When Bill de Blasio took office in 2014, he introduced a $41 billion plan to build and protect 200,000 affordable apartments by 2024. And that project seems to be moving right along, with the 2017 fiscal year (which began July 1, 2016, and ended on June 30) being the most successful period yet, according to the mayor’s office.

Per a press release, the de Blasio administration has secured (meaning either preserved or built from the ground-up) more than 24,000 units of affordable housing; that number is the highest overall production the city has seen since 1989.

Of the units financed, more than 40 percent are for families earning less than $43,000 a year, and more than 16 percent are for families of three earning less that $26,000 a year.
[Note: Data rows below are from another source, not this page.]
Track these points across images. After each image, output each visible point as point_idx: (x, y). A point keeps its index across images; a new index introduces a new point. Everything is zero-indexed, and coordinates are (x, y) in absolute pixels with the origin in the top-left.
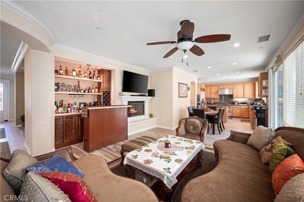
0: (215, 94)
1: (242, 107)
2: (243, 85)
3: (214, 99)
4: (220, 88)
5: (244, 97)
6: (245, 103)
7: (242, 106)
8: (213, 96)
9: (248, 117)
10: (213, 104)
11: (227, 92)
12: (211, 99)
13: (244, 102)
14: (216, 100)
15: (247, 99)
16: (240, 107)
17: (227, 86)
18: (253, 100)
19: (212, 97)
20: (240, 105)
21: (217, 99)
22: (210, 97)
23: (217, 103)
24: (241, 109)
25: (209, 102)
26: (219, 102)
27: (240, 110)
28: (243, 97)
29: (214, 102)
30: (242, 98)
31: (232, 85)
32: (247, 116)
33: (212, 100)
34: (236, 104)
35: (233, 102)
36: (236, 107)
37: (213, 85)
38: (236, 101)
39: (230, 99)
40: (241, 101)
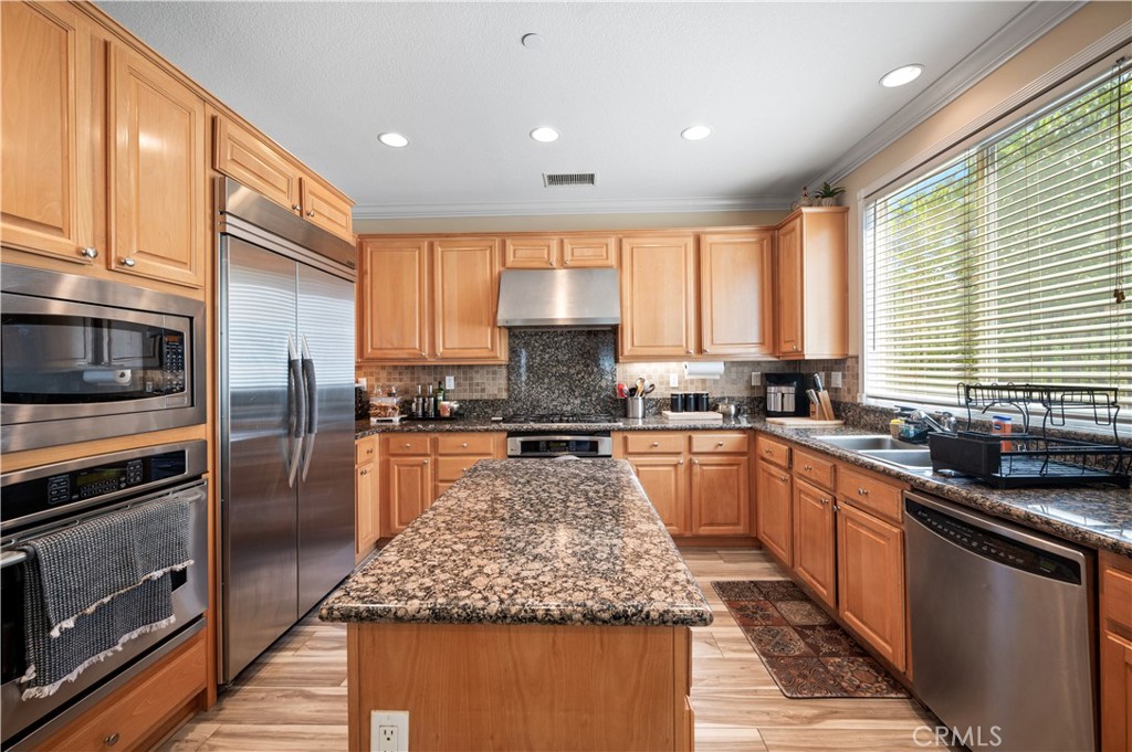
0: (469, 318)
1: (703, 442)
2: (691, 243)
3: (464, 369)
4: (510, 260)
5: (700, 350)
6: (696, 402)
7: (696, 436)
8: (454, 341)
9: (740, 529)
10: (456, 416)
11: (561, 305)
12: (438, 370)
13: (692, 391)
14: (478, 378)
15: (719, 367)
16: (678, 441)
17: (568, 248)
19: (440, 350)
20: (675, 418)
21: (489, 368)
22: (426, 353)
23: (493, 404)
24: (691, 464)
25: (424, 395)
26: (504, 395)
27: (682, 469)
28: (692, 351)
29: (467, 396)
30: (687, 357)
31: (612, 242)
32: (737, 524)
33: (450, 383)
34: (640, 415)
35: (610, 397)
36: (654, 450)
37: (448, 236)
38: (638, 383)
39: (588, 366)
40: (672, 385)
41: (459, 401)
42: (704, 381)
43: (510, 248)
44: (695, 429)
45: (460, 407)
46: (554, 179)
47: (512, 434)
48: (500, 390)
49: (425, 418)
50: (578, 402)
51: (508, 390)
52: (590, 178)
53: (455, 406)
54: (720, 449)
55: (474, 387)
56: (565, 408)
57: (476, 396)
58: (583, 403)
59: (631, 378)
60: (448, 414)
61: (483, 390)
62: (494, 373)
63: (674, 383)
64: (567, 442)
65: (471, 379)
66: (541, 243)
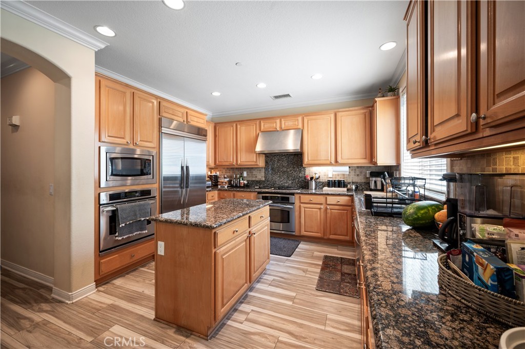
1: (331, 200)
2: (332, 116)
3: (250, 169)
4: (262, 128)
5: (336, 161)
7: (329, 198)
8: (245, 159)
9: (348, 238)
10: (244, 186)
12: (241, 169)
13: (337, 178)
14: (255, 172)
15: (346, 169)
16: (321, 199)
17: (283, 122)
18: (364, 170)
19: (239, 162)
20: (326, 190)
21: (259, 169)
22: (235, 163)
23: (258, 182)
24: (326, 209)
25: (236, 178)
26: (263, 179)
27: (322, 210)
28: (333, 162)
29: (250, 179)
30: (330, 164)
31: (300, 119)
32: (347, 235)
33: (245, 174)
34: (314, 188)
35: (303, 181)
36: (311, 202)
37: (242, 121)
38: (314, 176)
39: (294, 168)
40: (329, 176)
41: (247, 181)
42: (344, 175)
43: (262, 124)
44: (328, 194)
45: (248, 183)
46: (276, 97)
48: (262, 177)
49: (236, 186)
50: (290, 182)
51: (265, 177)
52: (288, 95)
53: (246, 182)
54: (339, 203)
55: (253, 176)
56: (285, 185)
57: (254, 179)
58: (292, 183)
59: (312, 172)
60: (242, 185)
61: (256, 177)
62: (260, 170)
63: (330, 175)
64: (278, 197)
65: (252, 173)
66: (273, 121)
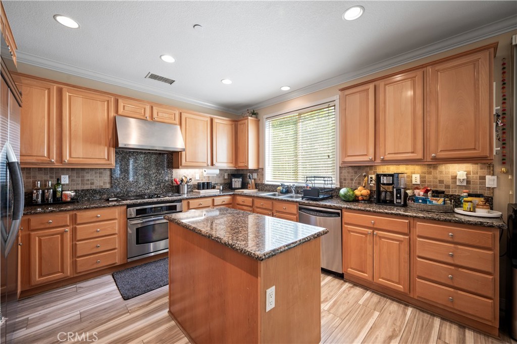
0: (91, 139)
3: (76, 171)
5: (212, 164)
6: (207, 186)
8: (77, 153)
10: (74, 201)
13: (205, 181)
14: (88, 176)
15: (218, 172)
16: (210, 201)
17: (155, 111)
19: (67, 158)
21: (98, 170)
22: (54, 160)
23: (100, 192)
25: (44, 187)
26: (108, 186)
28: (209, 165)
29: (80, 187)
31: (177, 113)
33: (65, 179)
34: (186, 193)
35: (170, 185)
36: (201, 206)
38: (184, 178)
39: (159, 170)
40: (197, 179)
41: (75, 191)
42: (209, 177)
43: (121, 104)
44: (216, 196)
45: (76, 195)
46: (154, 77)
47: (129, 206)
48: (104, 183)
49: (45, 203)
50: (153, 188)
51: (111, 183)
52: (171, 82)
53: (73, 194)
54: (224, 203)
55: (85, 182)
56: (146, 192)
57: (86, 187)
58: (156, 188)
59: (179, 175)
60: (69, 200)
61: (92, 184)
62: (101, 173)
63: (198, 178)
64: (161, 207)
65: (83, 177)
66: (140, 105)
Production of housing for formerly homeless families was also at an all-time high, with 2,571 new units, breaking the previous 2016 record of 1,907, and bringing the total up to 6,533. And finally, there were also 929 new affordable senior apartments in the city, bringing the total to 4,627, or a third of the way to the administration’s goal of 15,000.

The mayor’s housing plan—which is, so far, “on budget and ahead of schedule,” the release points out—has brought a total of 77,651 affordable homes and apartments to the city over the last three years, the most (again) for any three-year period in HPD’s history.

“These apartments aren’t just expanding the housing supply; they directly address the affordability problem with tightly regulated rents governed by the city, tied to the incomes of their tenants,” the mayor wrote in a Daily News op-ed heralding the numbers. “[W]e build for everyone, because we want to remain a city for everyone.”